> EXERCISE OBJECTIVE
Find each line below where the word "wrist" occurs, and copy it.

> DATA FOR THIS TASK
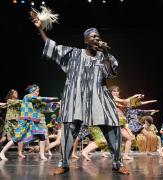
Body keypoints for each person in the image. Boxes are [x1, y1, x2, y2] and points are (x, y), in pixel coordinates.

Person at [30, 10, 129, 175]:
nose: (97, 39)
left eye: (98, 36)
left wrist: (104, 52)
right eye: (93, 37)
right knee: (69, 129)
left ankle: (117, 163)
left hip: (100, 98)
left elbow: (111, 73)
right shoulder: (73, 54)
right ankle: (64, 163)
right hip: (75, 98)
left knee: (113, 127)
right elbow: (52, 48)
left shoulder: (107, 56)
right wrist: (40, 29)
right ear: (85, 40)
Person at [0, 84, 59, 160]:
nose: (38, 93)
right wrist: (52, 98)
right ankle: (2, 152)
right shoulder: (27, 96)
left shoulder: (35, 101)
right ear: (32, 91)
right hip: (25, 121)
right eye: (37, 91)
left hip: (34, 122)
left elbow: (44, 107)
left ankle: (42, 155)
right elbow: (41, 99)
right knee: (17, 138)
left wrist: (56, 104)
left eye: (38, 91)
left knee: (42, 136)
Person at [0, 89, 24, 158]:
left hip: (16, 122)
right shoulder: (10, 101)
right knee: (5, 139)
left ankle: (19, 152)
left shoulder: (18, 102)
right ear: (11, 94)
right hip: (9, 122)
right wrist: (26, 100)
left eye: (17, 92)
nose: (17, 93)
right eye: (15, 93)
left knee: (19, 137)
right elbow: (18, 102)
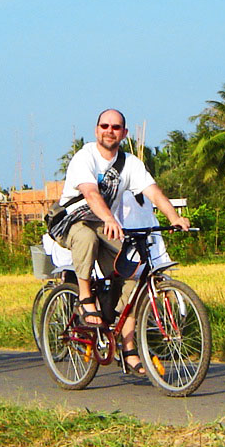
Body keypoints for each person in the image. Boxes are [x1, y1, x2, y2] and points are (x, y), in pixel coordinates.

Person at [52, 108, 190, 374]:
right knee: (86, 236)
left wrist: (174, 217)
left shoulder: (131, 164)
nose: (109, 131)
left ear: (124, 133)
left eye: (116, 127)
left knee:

==

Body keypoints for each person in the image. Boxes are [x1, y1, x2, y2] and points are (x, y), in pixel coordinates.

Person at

> RESPONSE TO THIS EXERCISE
left wrist: (104, 52)
right wrist: (40, 29)
right wrist: (52, 98)
left wrist: (56, 104)
right wrist: (26, 100)
left wrist: (174, 217)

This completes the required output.